Render the text read from every row as a JSON list of strings, one string per line, with blank lines omitted. Leave the pictures out of the answer.
******
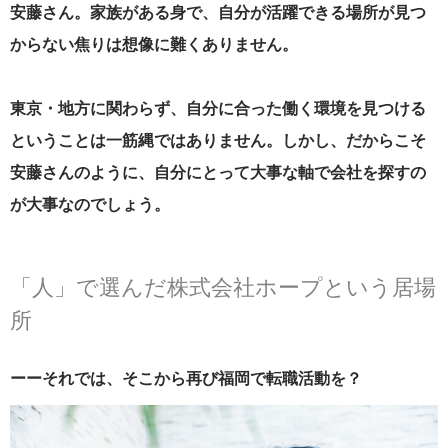
安藤さん。家族がある身で、自分が活躍できる場所が見つ
からない焦りは想像に難くありません。
東京・地方に関わらず、自分に合った働く環境を見つける
ということは一筋縄ではありません。しかし、だからこそ
安藤さんのように、自分にとって大事な軸で会社を探すの
が大事なのでしょう。
「人」で選んだ株式会社ホープという居場
所
ーーそれでは、そこから再び福岡で転職活動を？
******
TASK ANSWER
[
  "安藤さん。家族がある身で、自分が活躍できる場所が見つ",
  "からない焦りは想像に難くありません。",
  "東京・地方に関わらず、自分に合った働く環境を見つける",
  "ということは一筋縄ではありません。しかし、だからこそ",
  "安藤さんのように、自分にとって大事な軸で会社を探すの",
  "が大事なのでしょう。",
  "「人」で選んだ株式会社ホープという居場",
  "所",
  "ーーそれでは、そこから再び福岡で転職活動を？"
]